For some, Mother’s Day is beautiful. For others, it’s really hard
How to hold space for yourself, or someone else, on a Mother’s Day that doesn’t feel easy.
Scroll through your socials or watch the ads and Mother’s Day gets wrapped up in a very specific kind of story. The perfect breakfast tray. The handwritten cards. The smiling family photo where no one was arguing five minutes before it was taken. And sure, that version exists. But it’s not the only one.
Mother’s Day can be beautiful for some, and really hard for others, sometimes both at once. For those grieving, navigating fertility struggles, missing a child, dealing with a complicated relationship with their mum, or simply feeling unseen in their own motherhood, it can bring everything to the surface in ways that are hard to prepare for.
And then there are mums in the thick of it.

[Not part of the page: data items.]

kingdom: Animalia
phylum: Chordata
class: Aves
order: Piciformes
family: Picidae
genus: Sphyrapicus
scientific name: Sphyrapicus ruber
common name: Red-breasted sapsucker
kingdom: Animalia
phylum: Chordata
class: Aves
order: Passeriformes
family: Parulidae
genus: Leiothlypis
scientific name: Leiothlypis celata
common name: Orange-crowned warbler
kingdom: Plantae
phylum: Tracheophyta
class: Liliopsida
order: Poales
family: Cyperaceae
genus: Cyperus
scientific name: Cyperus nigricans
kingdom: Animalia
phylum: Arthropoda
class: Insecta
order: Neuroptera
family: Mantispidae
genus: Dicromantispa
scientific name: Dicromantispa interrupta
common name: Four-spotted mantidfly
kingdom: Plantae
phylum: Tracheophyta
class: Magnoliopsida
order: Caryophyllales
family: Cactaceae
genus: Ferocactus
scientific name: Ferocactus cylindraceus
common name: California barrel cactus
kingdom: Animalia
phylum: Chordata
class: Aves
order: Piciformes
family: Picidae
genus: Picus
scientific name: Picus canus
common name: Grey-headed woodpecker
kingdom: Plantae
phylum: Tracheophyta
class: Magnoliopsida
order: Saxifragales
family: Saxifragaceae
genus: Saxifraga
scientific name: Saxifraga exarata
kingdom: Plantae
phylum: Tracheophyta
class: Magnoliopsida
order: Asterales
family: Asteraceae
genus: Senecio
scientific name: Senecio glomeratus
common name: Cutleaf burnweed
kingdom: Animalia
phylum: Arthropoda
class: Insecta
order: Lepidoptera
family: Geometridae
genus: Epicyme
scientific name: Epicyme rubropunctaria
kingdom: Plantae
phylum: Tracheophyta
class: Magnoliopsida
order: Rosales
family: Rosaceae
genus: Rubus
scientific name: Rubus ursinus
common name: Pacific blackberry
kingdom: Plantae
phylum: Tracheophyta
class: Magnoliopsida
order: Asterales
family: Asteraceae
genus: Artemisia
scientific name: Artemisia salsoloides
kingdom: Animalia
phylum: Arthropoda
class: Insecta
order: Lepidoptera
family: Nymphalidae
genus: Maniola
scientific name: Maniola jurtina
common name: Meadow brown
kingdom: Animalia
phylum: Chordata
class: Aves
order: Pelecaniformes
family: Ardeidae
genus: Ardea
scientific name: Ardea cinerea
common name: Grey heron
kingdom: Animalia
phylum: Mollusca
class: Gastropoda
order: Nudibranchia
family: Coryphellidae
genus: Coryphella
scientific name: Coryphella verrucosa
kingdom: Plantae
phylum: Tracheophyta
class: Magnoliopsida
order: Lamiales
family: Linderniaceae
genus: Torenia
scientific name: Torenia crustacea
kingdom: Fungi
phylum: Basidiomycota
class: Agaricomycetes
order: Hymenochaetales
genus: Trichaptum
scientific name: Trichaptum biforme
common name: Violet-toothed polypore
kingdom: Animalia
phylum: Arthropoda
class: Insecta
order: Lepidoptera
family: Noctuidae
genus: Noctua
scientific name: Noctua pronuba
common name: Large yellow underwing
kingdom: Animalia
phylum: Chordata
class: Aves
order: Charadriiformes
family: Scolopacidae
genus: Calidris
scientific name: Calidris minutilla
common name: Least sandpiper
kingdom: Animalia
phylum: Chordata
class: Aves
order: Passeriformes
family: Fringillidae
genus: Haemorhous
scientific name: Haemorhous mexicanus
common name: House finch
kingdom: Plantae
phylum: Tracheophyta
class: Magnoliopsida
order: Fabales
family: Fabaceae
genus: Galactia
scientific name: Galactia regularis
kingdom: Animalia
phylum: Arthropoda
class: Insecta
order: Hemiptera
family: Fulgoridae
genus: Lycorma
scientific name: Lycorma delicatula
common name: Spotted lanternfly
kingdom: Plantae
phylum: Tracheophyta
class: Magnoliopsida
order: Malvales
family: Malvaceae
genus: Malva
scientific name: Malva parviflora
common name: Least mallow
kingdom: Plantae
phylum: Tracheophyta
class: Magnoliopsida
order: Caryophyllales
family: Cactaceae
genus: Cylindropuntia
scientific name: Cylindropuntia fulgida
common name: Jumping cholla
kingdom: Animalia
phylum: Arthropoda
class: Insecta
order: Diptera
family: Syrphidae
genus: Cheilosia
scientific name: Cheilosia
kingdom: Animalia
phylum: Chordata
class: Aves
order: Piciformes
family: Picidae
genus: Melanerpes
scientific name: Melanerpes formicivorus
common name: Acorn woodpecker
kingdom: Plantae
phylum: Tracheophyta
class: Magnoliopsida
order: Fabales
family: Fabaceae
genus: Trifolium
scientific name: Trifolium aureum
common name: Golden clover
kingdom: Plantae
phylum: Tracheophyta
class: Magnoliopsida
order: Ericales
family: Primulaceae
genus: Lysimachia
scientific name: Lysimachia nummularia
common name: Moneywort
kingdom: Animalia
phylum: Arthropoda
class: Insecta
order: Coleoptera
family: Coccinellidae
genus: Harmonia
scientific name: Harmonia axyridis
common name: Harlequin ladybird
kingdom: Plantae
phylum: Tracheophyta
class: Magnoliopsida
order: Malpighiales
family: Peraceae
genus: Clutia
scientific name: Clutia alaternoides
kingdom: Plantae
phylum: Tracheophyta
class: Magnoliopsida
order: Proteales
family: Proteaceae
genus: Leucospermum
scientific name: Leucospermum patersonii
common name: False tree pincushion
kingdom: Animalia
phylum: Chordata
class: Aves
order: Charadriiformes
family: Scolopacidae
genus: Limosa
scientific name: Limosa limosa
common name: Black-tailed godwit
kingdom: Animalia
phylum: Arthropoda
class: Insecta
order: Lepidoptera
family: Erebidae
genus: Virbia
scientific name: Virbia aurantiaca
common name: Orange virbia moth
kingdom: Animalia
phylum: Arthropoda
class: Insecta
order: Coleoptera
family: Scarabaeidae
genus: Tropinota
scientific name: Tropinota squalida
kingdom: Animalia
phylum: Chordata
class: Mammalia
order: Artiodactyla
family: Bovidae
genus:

The ones running on no sleep, stretched thin, wondering if they’re doing enough, being enough, holding enough together. All of them exist on the same day that Instagram tells us should look like cutesy moments in matching pyjamas, when that’s not real life at all.
So if your Mother’s Day feels anything other than “perfect,” you’re not doing it wrong. You’re just having a very human experience in a world that prefers the highlight reel.
This is where something simple matters more than anything else, checking in on each other. According to R U OK?, you don’t need perfect words or expert training. You just need to show up.

How to support someone who might be struggling
It’s best to start small. “Hey, how are you going today?” Or, “I was thinking of you, are you OK?” And then actually listen. Not the kind of listening where you’re waiting for your turn to speak, but the kind where you let someone take their time. Where you don’t rush to fix it.
Sometimes all you need to say back is, “That sounds really hard.” Or, “I’m really glad you told me.”
And if someone does open up, it’s not about having the answers. It’s about gently keeping the door open. Asking what’s helped them before. Asking how you can support them. Maybe even offering to help them find someone to talk to if it feels bigger than what you can hold alone.
Then check back in later. A message in a few days. A “thinking of you.” No big speech. Just being there.
The truth is, Mother’s Day can hold real joy, but it also needs room for everything else it might bring up. However today lands for you, let it be OK. Hold space for yourself if it feels tender, and show up gently for others who might be quietly struggling too.
If you or a loved one need support, Lifeline can provide a listening ear and telephone crisis support 24/7 on 13 11 14.